*GIVEN TEXT*
########

Artificial Intelligence: #9 AI’s parrot problem
Source: David Knickerbocker (adapted slightly)

Artificial Intelligence: #9 AI’s parrot problem

Welcome to edition #9

I saw this image on David knickerbocker’s LinkedIn posting

I adapted it slightly

While its funny it is also very insightful

We are in the ‘parrot’ era of evolution of artificial intelligence (like Jurassic Triassic etc)

Both the benefits and the limitations of the AI, as we know it, come from this 'parrot like' data driven architecture

Specifically

a)?AI learns from data

b)?Data lacks meaning, content and rational deliberation which needs sequential thinking based on concepts. Hence, the parrot like gibberish in some cases

c)?The distribution of the Data changes over time and hence the system needs constant retraining

Much of the current issues with AI like bias come from this direct relationship to data.

And to create better models, we train with more data – effectively the whole of the Web in case of recent language models

That was also the concern raised by Timnit Gebru both on environmental grounds but also on bias (aka when we train a model on the whole Web, we learn all the bad elements from that data as well)

Effectively, we have an arms race of sorts based on raw computation and more data with China now claiming to have a model that outperforms other large language based models

The good thing about the current structure is it scales well.

Performance improves simply by more computation or more data.

Hence, we see ever larger models which are better (because they are larger) ex GPT-3 has 175 billion parameters while GPT-2 has 1.5 billion parameters.

But scaling alone does not overcome the fundamental limitations of the current deep learning architecture.

Specifically,

  • Supervised learning needs a lot of data
  • Systems are tied to the distribution of the data and when that distribution changes, the system need to be retrained
  • Systems are good at perception but not at rational thought which needs an understanding of the concepts and a rational, sequential deliberation on these concepts (much like a human way of rational thought)

?A recent paper, Deep Learning for AI by Yoshua Bengio, Yann Lecun, Geoffrey Hinton charts the history and the evolution of deep learning

To summarise some key ideas from the paper

  • Current work on AI is motivated by the observation that human intelligence emerges from highly parallel networks of relatively simple, non-linear neurons that learn by adjusting the strengths of their connections.
  • The relatively simple networks comprising layers of neurons are expected to learn complicated internal and hierarchical representations ex object detection or natural language processing. We achieve this using deep learning through many layers of activity vectors as representations. We learn the connection strengths that give rise to these vectors by following the stochastic gradient of an objective function that measures how well the network is performing. This relatively simple mechanism has represented many complex functions well leading to current uptake in AI (which is based on this deep learning approach).
  • Thus, the brain-inspired paradigm views learning representations from data as the essence of intelligence and aims to implement learning by hand-designing or evolving rules for modifying the connection strengths in simulated networks of artificial neurons.

########

[Extracted data entries]
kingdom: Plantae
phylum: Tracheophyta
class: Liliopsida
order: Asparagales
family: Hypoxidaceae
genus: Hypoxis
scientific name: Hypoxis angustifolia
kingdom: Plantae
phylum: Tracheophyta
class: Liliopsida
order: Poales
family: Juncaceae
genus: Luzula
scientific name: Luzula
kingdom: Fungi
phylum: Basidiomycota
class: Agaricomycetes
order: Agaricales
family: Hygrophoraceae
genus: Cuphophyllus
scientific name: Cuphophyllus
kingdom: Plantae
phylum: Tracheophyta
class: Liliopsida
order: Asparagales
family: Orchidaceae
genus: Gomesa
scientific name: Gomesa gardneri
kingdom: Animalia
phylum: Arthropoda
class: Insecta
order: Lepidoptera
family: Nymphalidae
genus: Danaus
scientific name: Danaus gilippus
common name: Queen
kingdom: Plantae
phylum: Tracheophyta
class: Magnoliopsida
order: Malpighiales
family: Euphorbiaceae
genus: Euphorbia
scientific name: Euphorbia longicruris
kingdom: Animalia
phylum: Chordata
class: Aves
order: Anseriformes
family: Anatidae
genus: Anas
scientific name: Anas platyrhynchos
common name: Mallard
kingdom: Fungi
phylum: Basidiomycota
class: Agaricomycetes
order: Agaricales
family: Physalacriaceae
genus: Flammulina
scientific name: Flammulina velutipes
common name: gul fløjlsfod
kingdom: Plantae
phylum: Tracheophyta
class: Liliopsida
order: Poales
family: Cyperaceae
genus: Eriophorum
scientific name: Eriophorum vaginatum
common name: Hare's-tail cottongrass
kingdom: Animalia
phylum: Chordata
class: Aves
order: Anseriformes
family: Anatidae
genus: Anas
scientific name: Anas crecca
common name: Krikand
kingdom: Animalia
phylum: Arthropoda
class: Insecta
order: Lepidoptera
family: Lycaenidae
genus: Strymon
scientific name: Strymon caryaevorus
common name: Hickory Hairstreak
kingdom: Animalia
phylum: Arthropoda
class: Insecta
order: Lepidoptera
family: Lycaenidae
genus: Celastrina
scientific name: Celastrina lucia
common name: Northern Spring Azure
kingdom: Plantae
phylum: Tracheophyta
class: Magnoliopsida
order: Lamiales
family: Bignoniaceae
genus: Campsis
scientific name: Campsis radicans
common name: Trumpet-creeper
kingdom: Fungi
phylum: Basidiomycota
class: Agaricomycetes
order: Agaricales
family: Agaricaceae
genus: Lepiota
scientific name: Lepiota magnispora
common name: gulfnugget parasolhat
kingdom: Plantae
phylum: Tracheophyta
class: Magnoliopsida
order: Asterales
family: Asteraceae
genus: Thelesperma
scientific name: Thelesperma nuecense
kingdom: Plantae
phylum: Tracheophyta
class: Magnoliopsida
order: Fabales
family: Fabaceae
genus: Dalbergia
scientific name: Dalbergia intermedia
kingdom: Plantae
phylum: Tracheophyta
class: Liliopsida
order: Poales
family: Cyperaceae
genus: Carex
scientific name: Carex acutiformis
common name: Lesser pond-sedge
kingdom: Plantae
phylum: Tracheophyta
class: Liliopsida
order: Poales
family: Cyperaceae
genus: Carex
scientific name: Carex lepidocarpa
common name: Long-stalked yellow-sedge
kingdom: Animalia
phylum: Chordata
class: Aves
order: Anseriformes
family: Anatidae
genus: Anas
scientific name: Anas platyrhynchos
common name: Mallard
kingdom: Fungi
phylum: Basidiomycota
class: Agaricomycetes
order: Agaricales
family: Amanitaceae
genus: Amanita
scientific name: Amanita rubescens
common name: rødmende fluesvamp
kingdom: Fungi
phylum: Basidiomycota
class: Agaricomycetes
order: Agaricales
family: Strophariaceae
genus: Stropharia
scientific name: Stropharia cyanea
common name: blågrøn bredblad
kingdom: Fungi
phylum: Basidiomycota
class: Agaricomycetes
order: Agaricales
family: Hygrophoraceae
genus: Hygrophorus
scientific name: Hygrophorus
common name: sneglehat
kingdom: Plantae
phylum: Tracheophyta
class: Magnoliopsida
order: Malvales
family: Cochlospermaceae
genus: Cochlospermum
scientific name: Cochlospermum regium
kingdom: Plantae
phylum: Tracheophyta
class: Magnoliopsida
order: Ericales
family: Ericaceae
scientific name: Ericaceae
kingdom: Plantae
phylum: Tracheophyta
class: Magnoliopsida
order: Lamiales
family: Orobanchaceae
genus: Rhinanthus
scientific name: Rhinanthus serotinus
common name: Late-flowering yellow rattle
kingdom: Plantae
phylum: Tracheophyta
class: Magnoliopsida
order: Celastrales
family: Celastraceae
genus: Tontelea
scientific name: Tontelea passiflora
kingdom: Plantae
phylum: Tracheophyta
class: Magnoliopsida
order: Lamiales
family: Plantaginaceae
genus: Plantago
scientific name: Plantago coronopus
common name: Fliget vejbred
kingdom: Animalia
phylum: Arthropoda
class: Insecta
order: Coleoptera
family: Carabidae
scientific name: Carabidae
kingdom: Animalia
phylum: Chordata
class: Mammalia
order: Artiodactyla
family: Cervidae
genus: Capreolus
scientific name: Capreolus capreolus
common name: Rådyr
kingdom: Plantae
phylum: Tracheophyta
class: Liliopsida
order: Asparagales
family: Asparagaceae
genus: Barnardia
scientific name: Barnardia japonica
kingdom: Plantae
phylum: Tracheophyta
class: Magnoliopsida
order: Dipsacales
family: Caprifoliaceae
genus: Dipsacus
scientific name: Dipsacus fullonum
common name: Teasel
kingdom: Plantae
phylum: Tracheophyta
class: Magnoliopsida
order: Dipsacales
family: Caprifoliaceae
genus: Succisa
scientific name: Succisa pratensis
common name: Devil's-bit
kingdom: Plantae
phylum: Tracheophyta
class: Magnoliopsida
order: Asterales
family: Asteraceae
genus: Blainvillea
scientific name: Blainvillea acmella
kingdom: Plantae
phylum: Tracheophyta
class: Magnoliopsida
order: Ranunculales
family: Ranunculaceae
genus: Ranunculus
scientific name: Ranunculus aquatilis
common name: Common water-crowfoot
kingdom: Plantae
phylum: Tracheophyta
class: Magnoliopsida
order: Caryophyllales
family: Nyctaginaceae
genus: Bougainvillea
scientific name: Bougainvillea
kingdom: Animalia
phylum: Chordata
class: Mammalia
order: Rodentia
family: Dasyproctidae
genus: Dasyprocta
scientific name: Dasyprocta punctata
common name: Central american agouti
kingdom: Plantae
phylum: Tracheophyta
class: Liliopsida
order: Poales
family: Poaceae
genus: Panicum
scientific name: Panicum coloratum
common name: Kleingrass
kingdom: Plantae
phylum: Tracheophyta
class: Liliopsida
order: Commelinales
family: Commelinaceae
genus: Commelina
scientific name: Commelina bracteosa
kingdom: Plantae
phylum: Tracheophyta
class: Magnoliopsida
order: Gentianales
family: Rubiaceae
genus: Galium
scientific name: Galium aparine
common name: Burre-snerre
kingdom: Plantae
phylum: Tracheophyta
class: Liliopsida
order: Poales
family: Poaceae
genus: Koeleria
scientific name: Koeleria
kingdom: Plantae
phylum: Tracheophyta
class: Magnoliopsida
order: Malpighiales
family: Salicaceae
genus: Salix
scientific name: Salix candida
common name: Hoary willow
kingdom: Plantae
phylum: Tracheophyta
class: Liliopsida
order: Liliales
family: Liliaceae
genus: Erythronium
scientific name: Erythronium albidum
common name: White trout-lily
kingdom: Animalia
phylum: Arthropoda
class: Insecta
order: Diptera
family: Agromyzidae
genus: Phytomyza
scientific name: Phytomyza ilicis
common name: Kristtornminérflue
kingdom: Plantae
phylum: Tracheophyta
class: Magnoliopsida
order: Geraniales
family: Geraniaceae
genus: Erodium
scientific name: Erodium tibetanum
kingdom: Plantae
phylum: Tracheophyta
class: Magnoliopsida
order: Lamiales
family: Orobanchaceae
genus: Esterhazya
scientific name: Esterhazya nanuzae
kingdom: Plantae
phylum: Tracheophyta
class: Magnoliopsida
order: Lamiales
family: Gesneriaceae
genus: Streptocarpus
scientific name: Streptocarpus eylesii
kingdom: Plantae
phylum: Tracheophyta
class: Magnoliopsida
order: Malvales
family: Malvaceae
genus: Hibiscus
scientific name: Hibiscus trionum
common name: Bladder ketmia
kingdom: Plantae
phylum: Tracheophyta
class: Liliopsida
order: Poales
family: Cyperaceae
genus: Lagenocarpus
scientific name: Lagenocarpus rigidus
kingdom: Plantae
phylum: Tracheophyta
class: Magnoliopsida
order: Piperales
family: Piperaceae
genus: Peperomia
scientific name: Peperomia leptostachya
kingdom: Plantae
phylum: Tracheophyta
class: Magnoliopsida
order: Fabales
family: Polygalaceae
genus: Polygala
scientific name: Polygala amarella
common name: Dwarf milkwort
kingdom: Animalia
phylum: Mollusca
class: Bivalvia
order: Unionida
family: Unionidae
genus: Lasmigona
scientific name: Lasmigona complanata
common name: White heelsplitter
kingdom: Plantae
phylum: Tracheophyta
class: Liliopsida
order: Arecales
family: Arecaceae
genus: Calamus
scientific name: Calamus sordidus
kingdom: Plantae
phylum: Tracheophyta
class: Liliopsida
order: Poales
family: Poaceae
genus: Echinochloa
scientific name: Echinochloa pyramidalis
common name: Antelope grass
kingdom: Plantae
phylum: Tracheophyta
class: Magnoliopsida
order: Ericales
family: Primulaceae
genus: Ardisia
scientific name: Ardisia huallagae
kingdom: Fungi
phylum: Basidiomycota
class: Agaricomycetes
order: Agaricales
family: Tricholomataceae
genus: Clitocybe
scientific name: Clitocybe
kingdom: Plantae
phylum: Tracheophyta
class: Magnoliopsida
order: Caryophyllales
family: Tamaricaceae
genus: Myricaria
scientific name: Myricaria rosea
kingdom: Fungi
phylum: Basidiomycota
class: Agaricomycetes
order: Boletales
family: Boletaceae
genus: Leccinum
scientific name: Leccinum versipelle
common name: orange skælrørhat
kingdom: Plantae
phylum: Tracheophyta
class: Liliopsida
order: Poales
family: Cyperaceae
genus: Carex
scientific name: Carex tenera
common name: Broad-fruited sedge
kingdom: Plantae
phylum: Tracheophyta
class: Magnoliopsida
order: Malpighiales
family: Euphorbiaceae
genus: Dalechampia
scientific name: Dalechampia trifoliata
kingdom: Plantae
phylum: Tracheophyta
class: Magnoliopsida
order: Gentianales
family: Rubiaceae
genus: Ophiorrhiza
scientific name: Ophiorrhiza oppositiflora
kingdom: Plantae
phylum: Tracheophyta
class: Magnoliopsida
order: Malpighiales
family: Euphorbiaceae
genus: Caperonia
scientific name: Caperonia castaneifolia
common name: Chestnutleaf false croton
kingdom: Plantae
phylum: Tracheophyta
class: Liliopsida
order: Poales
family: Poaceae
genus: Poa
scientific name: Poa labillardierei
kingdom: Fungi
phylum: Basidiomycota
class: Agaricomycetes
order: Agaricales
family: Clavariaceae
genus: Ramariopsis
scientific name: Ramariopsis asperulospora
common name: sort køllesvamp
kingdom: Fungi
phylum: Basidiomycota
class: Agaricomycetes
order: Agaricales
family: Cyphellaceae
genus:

########

*WORK INSTRUCTION*
From the piece on AI's parrot problem, return the passage from "Both the benefits" up to and including "relationship to data.", copied word for word.

*ANSWER TO THIS TASK*
Both the benefits and the limitations of the AI, as we know it, come from this 'parrot like' data driven architecture

Specifically

a)?AI learns from data

b)?Data lacks meaning, content and rational deliberation which needs sequential thinking based on concepts. Hence, the parrot like gibberish in some cases

c)?The distribution of the Data changes over time and hence the system needs constant retraining

Much of the current issues with AI like bias come from this direct relationship to data.